> **Assignment**:
Copy the listing below, replacing "Published" with "Posted" and leaving every other line unchanged.

•••••

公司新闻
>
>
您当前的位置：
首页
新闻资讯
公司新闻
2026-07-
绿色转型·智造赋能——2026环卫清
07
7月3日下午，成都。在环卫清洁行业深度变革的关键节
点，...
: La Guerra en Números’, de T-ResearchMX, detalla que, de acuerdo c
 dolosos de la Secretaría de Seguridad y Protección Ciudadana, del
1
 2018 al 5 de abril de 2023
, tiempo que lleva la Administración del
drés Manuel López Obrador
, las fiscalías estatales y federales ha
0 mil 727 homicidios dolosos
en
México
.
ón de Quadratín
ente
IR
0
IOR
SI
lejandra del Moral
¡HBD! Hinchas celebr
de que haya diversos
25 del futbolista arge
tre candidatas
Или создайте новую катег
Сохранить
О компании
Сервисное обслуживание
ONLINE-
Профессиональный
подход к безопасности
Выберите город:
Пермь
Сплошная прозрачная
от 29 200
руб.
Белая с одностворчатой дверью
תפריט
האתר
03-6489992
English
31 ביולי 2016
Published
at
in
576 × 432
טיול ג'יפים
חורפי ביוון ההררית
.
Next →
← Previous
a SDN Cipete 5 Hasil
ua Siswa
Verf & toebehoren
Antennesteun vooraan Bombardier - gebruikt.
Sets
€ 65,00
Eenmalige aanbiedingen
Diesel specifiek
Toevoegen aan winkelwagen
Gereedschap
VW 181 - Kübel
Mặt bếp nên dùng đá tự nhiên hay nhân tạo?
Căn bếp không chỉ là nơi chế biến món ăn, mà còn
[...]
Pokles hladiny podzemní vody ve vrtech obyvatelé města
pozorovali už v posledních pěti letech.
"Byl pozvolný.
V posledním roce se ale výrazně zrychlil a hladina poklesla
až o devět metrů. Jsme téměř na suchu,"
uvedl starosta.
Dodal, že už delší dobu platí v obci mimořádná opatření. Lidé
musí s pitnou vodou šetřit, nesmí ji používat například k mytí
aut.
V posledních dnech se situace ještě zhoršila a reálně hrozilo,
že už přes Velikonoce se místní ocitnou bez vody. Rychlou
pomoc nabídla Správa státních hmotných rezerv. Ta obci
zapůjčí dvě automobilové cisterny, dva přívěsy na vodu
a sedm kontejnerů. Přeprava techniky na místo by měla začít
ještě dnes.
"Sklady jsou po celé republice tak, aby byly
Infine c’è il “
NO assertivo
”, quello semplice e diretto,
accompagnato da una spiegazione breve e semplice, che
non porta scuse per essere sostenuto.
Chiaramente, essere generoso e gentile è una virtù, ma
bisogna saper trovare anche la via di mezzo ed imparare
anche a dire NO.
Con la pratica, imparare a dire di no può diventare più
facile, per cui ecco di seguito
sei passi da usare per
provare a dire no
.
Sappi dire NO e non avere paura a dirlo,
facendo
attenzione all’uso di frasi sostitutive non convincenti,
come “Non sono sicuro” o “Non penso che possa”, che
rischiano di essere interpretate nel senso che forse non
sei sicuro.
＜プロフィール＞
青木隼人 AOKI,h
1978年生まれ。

•••••

> **Exercise response**:
公司新闻
>
>
您当前的位置：
首页
新闻资讯
公司新闻
2026-07-
绿色转型·智造赋能——2026环卫清
07
7月3日下午，成都。在环卫清洁行业深度变革的关键节
点，...
: La Guerra en Números’, de T-ResearchMX, detalla que, de acuerdo c
 dolosos de la Secretaría de Seguridad y Protección Ciudadana, del
1
 2018 al 5 de abril de 2023
, tiempo que lleva la Administración del
drés Manuel López Obrador
, las fiscalías estatales y federales ha
0 mil 727 homicidios dolosos
en
México
.
ón de Quadratín
ente
IR
0
IOR
SI
lejandra del Moral
¡HBD! Hinchas celebr
de que haya diversos
25 del futbolista arge
tre candidatas
Или создайте новую катег
Сохранить
О компании
Сервисное обслуживание
ONLINE-
Профессиональный
подход к безопасности
Выберите город:
Пермь
Сплошная прозрачная
от 29 200
руб.
Белая с одностворчатой дверью
תפריט
האתר
03-6489992
English
31 ביולי 2016
Posted
at
in
576 × 432
טיול ג'יפים
חורפי ביוון ההררית
.
Next →
← Previous
a SDN Cipete 5 Hasil
ua Siswa
Verf & toebehoren
Antennesteun vooraan Bombardier - gebruikt.
Sets
€ 65,00
Eenmalige aanbiedingen
Diesel specifiek
Toevoegen aan winkelwagen
Gereedschap
VW 181 - Kübel
Mặt bếp nên dùng đá tự nhiên hay nhân tạo?
Căn bếp không chỉ là nơi chế biến món ăn, mà còn
[...]
Pokles hladiny podzemní vody ve vrtech obyvatelé města
pozorovali už v posledních pěti letech.
"Byl pozvolný.
V posledním roce se ale výrazně zrychlil a hladina poklesla
až o devět metrů. Jsme téměř na suchu,"
uvedl starosta.
Dodal, že už delší dobu platí v obci mimořádná opatření. Lidé
musí s pitnou vodou šetřit, nesmí ji používat například k mytí
aut.
V posledních dnech se situace ještě zhoršila a reálně hrozilo,
že už přes Velikonoce se místní ocitnou bez vody. Rychlou
pomoc nabídla Správa státních hmotných rezerv. Ta obci
zapůjčí dvě automobilové cisterny, dva přívěsy na vodu
a sedm kontejnerů. Přeprava techniky na místo by měla začít
ještě dnes.
"Sklady jsou po celé republice tak, aby byly
Infine c’è il “
NO assertivo
”, quello semplice e diretto,
accompagnato da una spiegazione breve e semplice, che
non porta scuse per essere sostenuto.
Chiaramente, essere generoso e gentile è una virtù, ma
bisogna saper trovare anche la via di mezzo ed imparare
anche a dire NO.
Con la pratica, imparare a dire di no può diventare più
facile, per cui ecco di seguito
sei passi da usare per
provare a dire no
.
Sappi dire NO e non avere paura a dirlo,
facendo
attenzione all’uso di frasi sostitutive non convincenti,
come “Non sono sicuro” o “Non penso che possa”, che
rischiano di essere interpretate nel senso che forse non
sei sicuro.
＜プロフィール＞
青木隼人 AOKI,h
1978年生まれ。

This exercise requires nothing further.